- Directions
The expected answer is the complete listing, reproduced character for character.

------------------------------------------------

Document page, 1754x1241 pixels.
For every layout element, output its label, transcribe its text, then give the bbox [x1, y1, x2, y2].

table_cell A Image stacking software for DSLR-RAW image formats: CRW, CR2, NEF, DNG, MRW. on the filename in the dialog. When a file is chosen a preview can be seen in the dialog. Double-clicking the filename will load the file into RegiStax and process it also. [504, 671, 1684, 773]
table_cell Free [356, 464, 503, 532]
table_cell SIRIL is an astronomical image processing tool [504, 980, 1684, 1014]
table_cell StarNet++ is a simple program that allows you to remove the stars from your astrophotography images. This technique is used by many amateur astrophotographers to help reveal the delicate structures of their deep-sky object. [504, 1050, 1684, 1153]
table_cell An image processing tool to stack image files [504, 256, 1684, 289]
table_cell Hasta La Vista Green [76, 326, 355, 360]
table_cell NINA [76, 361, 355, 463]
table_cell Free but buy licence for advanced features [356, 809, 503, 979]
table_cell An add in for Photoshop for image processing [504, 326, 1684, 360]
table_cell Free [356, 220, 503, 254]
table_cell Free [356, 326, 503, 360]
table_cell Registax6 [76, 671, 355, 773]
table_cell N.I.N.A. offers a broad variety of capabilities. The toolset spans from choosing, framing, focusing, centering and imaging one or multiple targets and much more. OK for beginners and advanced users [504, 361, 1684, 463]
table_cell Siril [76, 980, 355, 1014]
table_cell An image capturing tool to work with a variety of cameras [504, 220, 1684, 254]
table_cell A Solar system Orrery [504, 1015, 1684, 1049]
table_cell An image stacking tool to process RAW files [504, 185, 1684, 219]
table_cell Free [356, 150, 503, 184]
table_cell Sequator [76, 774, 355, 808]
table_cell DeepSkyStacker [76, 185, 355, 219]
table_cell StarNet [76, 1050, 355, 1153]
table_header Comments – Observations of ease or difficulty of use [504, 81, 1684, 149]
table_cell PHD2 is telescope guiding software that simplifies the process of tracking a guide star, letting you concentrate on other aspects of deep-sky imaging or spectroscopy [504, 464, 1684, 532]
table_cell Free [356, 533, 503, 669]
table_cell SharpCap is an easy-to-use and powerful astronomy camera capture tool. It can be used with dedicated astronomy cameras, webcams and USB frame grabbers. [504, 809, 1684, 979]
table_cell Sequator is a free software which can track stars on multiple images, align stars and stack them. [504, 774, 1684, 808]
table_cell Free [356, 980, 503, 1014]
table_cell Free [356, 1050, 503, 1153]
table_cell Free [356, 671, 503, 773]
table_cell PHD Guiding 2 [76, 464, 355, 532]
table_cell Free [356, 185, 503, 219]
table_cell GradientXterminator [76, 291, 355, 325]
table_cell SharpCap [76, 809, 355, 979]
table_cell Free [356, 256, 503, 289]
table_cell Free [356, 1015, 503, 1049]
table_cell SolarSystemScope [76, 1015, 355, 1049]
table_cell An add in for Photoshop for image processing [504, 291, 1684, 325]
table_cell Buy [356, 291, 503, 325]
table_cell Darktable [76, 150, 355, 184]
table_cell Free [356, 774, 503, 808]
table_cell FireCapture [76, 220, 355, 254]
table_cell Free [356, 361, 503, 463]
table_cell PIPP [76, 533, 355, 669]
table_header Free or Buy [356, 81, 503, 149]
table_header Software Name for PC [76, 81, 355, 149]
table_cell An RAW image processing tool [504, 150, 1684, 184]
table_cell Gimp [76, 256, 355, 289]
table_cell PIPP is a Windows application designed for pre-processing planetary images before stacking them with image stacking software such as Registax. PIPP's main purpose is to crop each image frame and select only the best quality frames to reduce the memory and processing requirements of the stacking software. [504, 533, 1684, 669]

------------------------------------------------

- Expected answer
Document page, 1754x1241 pixels.
For every layout element, output its label, transcribe its text, then give the bbox [x1, y1, x2, y2].

table_cell A Image stacking software for DSLR-RAW image formats: CRW, CR2, NEF, DNG, MRW. on the filename in the dialog. When a file is chosen a preview can be seen in the dialog. Double-clicking the filename will load the file into RegiStax and process it also. [504, 671, 1684, 773]
table_cell Free [356, 464, 503, 532]
table_cell SIRIL is an astronomical image processing tool [504, 980, 1684, 1014]
table_cell StarNet++ is a simple program that allows you to remove the stars from your astrophotography images. This technique is used by many amateur astrophotographers to help reveal the delicate structures of their deep-sky object. [504, 1050, 1684, 1153]
table_cell An image processing tool to stack image files [504, 256, 1684, 289]
table_cell Hasta La Vista Green [76, 326, 355, 360]
table_cell NINA [76, 361, 355, 463]
table_cell Free but buy licence for advanced features [356, 809, 503, 979]
table_cell An add in for Photoshop for image processing [504, 326, 1684, 360]
table_cell Free [356, 220, 503, 254]
table_cell Free [356, 326, 503, 360]
table_cell Registax6 [76, 671, 355, 773]
table_cell N.I.N.A. offers a broad variety of capabilities. The toolset spans from choosing, framing, focusing, centering and imaging one or multiple targets and much more. OK for beginners and advanced users [504, 361, 1684, 463]
table_cell Siril [76, 980, 355, 1014]
table_cell An image capturing tool to work with a variety of cameras [504, 220, 1684, 254]
table_cell A Solar system Orrery [504, 1015, 1684, 1049]
table_cell An image stacking tool to process RAW files [504, 185, 1684, 219]
table_cell Free [356, 150, 503, 184]
table_cell Sequator [76, 774, 355, 808]
table_cell DeepSkyStacker [76, 185, 355, 219]
table_cell StarNet [76, 1050, 355, 1153]
table_header Comments – Observations of ease or difficulty of use [504, 81, 1684, 149]
table_cell PHD2 is telescope guiding software that simplifies the process of tracking a guide star, letting you concentrate on other aspects of deep-sky imaging or spectroscopy [504, 464, 1684, 532]
table_cell Free [356, 533, 503, 669]
table_cell SharpCap is an easy-to-use and powerful astronomy camera capture tool. It can be used with dedicated astronomy cameras, webcams and USB frame grabbers. [504, 809, 1684, 979]
table_cell Sequator is a free software which can track stars on multiple images, align stars and stack them. [504, 774, 1684, 808]
table_cell Free [356, 980, 503, 1014]
table_cell Free [356, 1050, 503, 1153]
table_cell Free [356, 671, 503, 773]
table_cell PHD Guiding 2 [76, 464, 355, 532]
table_cell Free [356, 185, 503, 219]
table_cell GradientXterminator [76, 291, 355, 325]
table_cell SharpCap [76, 809, 355, 979]
table_cell Free [356, 256, 503, 289]
table_cell Free [356, 1015, 503, 1049]
table_cell SolarSystemScope [76, 1015, 355, 1049]
table_cell An add in for Photoshop for image processing [504, 291, 1684, 325]
table_cell Buy [356, 291, 503, 325]
table_cell Darktable [76, 150, 355, 184]
table_cell Free [356, 774, 503, 808]
table_cell FireCapture [76, 220, 355, 254]
table_cell Free [356, 361, 503, 463]
table_cell PIPP [76, 533, 355, 669]
table_header Free or Buy [356, 81, 503, 149]
table_header Software Name for PC [76, 81, 355, 149]
table_cell An RAW image processing tool [504, 150, 1684, 184]
table_cell Gimp [76, 256, 355, 289]
table_cell PIPP is a Windows application designed for pre-processing planetary images before stacking them with image stacking software such as Registax. PIPP's main purpose is to crop each image frame and select only the best quality frames to reduce the memory and processing requirements of the stacking software. [504, 533, 1684, 669]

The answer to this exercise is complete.